Boosting Performance of a Baseline Visual Place Recognition Technique by Predicting the Maximally Complementary Technique

TL;DR

This paper introduces a method to predict the most complementary VPR technique to fuse with a baseline, improving performance without exhaustive brute-force testing, by analyzing the difference vector between query and reference images.

Contribution

It proposes a novel predictive approach using difference vectors to select the best complementary VPR technique, enhancing efficiency and generalization across datasets.

Findings

Outperforms baseline strategies in selecting complementary techniques.

Generalizes well across different transportation modes.
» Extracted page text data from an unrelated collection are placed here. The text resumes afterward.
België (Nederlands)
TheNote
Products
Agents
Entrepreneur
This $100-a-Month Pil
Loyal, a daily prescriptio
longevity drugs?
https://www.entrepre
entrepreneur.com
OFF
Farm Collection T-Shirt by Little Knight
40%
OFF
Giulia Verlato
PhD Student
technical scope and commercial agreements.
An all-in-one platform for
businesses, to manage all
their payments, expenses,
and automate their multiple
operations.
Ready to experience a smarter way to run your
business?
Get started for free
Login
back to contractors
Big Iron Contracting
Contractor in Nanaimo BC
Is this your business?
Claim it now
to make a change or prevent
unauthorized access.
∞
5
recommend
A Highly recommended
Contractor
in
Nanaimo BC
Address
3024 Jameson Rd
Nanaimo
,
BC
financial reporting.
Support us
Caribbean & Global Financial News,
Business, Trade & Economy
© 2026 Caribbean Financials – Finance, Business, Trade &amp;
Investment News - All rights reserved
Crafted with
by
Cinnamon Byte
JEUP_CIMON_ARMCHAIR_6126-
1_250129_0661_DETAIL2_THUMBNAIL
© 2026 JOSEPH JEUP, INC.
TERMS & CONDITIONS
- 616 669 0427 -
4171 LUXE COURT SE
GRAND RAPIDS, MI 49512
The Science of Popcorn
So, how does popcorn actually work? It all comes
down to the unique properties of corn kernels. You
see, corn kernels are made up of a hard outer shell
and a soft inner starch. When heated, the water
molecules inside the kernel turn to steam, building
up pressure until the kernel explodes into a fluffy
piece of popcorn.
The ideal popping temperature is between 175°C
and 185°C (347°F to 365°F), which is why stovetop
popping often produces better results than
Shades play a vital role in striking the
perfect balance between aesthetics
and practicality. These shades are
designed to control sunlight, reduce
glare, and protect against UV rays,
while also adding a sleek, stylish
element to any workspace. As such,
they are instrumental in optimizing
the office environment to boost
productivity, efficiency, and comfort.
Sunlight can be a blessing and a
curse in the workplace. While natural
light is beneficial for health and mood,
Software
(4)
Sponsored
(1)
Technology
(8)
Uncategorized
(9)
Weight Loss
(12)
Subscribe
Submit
Effective across multiple datasets and unseen environments.

Abstract

One recent promising approach to the Visual Place Recognition (VPR) problem has been to fuse the place recognition estimates of multiple complementary VPR techniques using methods such as SRAL and multi-process fusion. These approaches come with a substantial practical limitation: they require all potential VPR methods to be brute-force run before they are selectively fused. The obvious solution to this limitation is to predict the viable subset of methods ahead of time, but this is challenging because it requires a predictive signal within the imagery itself that is indicative of high performance methods. Here we propose an alternative approach that instead starts with a known single base VPR technique, and learns to predict the most complementary additional VPR technique to fuse with it, that results in the largest improvement in performance. The key innovation here is to use a dimensionally reduced difference vector between the query image and the top-retrieved reference image using this baseline technique as the predictive signal of the most complementary additional technique, both during training and inference. We demonstrate that our approach can train a single network to select performant, complementary technique pairs across datasets which span multiple modes of transportation (train, car, walking) as well as to generalise to unseen datasets, outperforming multiple baseline strategies for manually selecting the best technique pairs based on the same training data.